The limitations of virtual viewing are felt even more keenly with sculptures and installations. Which is why Art Basel’s new “online viewing rooms” – rolled out in Basel and Miami – cannot possibly replace the physical experience of the cancelled fair. (Art Central has also replaced its physical edition with an online catalogue.)

At the time of going to press, the Art Basel “viewing rooms” had been live for only about 48 hours . So far, dealers have mixed feelings. “It’s night and day,” says Shasha Tittmann of Lehmann Maupin, comparing it with the start of last year’s fair. Taka Ishii, founder of the eponymous gallery, says the number of inquiries – let alone sales – is down.

Both say clients are discouraged by the impersonal online experience. But the two galleries are nonetheless planning their own online viewing rooms so they can have full ownership of visitor data. Do people buy expensive art without seeing the physical object? “Yes, they do. And we’ve known that because of the response to our emailed exhibition previews,” Tittmann says.

David Zwirner, of the eponymous galleries, is a big believer in online. His team set up an online viewing room a couple of years ago, but linking it to Art Basel’s means more inquiries from people who are new to the gallery, he says.

“This is going to be a leap year for the virtual sales of art,” he predicts.

Lehmann Maupin’s page on the Art Basel website. Photo: Lehmann Maupin Gallery © Lehmann Maupin Gallery Lehmann Maupin’s page on the Art Basel website. Photo: Lehmann Maupin Gallery

Gallery owner Thaddaeus Ropac says the first online Art Basel is far more international in its reach than a physical fair held in one geographic location. The four-day virtual fair is accessible to every­one, for free.

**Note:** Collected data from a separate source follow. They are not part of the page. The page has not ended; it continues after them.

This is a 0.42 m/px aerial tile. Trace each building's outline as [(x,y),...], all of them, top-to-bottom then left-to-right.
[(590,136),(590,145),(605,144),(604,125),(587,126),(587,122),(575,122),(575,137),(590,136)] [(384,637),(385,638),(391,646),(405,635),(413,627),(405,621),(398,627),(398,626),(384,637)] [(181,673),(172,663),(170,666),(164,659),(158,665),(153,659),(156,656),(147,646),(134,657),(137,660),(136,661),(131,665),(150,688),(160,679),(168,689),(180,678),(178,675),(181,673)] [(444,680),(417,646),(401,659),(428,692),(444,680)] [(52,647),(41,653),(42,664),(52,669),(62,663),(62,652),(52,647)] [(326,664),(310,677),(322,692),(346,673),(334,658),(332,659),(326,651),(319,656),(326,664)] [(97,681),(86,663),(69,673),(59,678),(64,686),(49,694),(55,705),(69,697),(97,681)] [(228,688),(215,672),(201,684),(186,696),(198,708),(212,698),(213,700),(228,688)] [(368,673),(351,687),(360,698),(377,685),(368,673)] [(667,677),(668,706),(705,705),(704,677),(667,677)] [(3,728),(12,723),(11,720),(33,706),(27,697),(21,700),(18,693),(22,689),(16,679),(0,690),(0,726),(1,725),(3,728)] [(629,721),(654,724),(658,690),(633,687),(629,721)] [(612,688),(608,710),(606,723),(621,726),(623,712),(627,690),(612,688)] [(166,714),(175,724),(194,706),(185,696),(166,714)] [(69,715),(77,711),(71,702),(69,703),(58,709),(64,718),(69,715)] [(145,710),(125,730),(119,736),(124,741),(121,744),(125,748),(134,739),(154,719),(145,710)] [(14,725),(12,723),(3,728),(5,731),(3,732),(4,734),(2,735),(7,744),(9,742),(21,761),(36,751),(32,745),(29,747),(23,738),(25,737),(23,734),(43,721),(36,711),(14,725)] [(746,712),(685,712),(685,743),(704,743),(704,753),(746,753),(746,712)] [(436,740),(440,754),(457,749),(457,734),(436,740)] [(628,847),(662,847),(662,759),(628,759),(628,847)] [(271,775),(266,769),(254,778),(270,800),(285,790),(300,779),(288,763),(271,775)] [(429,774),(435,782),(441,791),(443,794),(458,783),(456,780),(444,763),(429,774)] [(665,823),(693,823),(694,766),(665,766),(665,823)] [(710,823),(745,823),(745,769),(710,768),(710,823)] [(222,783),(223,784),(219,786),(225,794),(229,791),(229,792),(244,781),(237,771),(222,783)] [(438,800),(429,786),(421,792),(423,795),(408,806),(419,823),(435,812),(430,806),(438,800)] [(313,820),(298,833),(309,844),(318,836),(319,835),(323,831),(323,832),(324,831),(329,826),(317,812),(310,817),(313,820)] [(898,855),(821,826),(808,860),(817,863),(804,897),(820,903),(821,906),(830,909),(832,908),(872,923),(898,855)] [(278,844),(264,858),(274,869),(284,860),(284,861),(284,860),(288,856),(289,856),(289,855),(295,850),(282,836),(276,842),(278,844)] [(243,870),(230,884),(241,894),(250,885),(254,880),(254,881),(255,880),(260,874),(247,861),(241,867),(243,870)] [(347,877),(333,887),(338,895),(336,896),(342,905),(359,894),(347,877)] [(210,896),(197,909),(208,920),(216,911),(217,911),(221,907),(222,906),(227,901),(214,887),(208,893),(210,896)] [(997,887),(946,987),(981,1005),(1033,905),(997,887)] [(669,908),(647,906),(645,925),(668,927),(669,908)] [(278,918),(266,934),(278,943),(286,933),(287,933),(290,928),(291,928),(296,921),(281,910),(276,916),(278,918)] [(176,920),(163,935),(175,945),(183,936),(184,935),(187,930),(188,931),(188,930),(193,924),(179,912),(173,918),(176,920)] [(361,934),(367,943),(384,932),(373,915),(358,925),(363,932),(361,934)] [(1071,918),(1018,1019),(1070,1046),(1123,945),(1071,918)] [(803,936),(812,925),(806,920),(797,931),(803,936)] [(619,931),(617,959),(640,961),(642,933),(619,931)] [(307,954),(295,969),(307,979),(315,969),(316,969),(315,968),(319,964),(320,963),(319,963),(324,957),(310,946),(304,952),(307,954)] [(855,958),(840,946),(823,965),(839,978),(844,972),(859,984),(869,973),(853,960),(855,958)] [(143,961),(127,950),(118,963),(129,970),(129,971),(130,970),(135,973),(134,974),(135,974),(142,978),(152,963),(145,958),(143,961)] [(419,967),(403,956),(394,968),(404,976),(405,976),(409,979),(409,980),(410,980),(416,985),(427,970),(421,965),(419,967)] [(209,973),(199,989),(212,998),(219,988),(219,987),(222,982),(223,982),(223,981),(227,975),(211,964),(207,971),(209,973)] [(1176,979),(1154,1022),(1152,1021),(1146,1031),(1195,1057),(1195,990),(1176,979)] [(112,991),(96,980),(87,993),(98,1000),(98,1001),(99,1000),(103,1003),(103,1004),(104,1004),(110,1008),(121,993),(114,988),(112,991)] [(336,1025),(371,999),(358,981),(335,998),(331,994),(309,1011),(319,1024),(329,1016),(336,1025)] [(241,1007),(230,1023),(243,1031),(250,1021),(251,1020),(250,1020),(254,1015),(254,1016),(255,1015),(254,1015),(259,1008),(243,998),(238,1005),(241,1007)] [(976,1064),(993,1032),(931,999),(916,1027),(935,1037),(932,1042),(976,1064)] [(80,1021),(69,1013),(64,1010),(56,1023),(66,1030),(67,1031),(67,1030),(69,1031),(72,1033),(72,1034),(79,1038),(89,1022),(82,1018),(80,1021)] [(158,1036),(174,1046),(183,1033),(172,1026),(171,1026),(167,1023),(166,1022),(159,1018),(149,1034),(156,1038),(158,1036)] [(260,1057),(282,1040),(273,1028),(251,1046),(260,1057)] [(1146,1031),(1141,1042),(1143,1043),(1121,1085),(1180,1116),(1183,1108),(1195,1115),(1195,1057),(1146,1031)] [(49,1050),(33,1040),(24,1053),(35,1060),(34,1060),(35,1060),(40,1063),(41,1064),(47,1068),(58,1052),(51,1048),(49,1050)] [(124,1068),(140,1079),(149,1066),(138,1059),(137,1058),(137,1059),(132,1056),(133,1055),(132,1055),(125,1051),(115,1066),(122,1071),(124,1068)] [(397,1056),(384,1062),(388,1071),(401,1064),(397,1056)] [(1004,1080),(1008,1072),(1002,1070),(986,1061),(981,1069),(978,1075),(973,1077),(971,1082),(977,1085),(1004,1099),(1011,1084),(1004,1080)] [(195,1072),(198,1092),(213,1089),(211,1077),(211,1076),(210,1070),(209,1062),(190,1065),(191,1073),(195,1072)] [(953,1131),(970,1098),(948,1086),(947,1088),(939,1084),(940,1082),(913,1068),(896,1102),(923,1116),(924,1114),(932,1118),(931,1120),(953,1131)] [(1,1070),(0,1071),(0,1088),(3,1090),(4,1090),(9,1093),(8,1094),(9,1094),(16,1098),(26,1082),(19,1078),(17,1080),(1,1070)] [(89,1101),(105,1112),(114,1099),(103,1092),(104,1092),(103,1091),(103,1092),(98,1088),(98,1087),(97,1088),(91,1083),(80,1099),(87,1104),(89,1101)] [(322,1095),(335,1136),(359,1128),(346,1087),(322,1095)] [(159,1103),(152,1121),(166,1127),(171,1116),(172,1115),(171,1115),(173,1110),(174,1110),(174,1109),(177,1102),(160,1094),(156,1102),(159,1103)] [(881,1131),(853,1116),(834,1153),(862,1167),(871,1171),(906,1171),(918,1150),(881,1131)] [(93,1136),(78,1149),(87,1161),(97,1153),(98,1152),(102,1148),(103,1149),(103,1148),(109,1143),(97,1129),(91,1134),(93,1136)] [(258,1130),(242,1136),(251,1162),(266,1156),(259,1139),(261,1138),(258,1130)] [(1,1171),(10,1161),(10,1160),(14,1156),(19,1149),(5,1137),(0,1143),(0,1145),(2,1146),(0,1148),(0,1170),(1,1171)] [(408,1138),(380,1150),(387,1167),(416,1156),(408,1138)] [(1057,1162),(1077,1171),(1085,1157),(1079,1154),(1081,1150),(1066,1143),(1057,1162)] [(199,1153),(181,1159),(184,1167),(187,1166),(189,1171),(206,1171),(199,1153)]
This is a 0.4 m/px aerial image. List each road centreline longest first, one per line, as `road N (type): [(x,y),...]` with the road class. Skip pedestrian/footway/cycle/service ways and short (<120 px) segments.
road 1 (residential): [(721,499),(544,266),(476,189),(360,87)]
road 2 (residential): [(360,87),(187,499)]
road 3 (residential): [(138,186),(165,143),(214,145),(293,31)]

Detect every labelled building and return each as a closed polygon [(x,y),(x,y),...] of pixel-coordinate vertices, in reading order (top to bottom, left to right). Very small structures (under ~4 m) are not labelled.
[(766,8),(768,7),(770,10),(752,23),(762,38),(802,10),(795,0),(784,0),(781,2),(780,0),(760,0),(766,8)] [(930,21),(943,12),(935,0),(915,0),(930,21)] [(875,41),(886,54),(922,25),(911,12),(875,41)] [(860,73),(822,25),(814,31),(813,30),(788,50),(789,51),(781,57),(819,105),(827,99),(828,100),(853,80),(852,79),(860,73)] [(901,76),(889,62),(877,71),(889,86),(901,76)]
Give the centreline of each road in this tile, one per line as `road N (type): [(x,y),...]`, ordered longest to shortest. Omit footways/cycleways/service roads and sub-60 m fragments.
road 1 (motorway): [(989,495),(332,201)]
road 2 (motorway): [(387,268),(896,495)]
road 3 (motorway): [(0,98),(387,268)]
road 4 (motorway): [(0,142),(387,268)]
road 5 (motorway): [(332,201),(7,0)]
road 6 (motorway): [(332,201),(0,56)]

The coronavirus lockdown has also seen private museums ramp up their digital offerings – some more successfully than others. I am not sure about motion-sickness-inducing “interactive” sites.

Then there is the “ART Power HK” group of local galleries, auction houses and non-profit institutions that is crowd­funding to build an online aggregator of exhibition information, live feeds and digital viewing rooms.

But will online viewing stick? The Economist magazine recently reminded its readers of a 2015 study that found many London commuters forced to change their routes by a railway strike stuck with their new routes after things returned to normal.

Similarly, the worldwide forced experi­men­tation with video conferencing and remote working is likely to change the way we work and learn for good.

Online viewing rooms make art acces­sible. Still, as the attendance of recent openings shows, people are often so keen to see the “real thing” they will even put health concerns aside. This may change, however, as infection rates rise and Hong Kong, and the world at large, are forced to take social distancing seriously.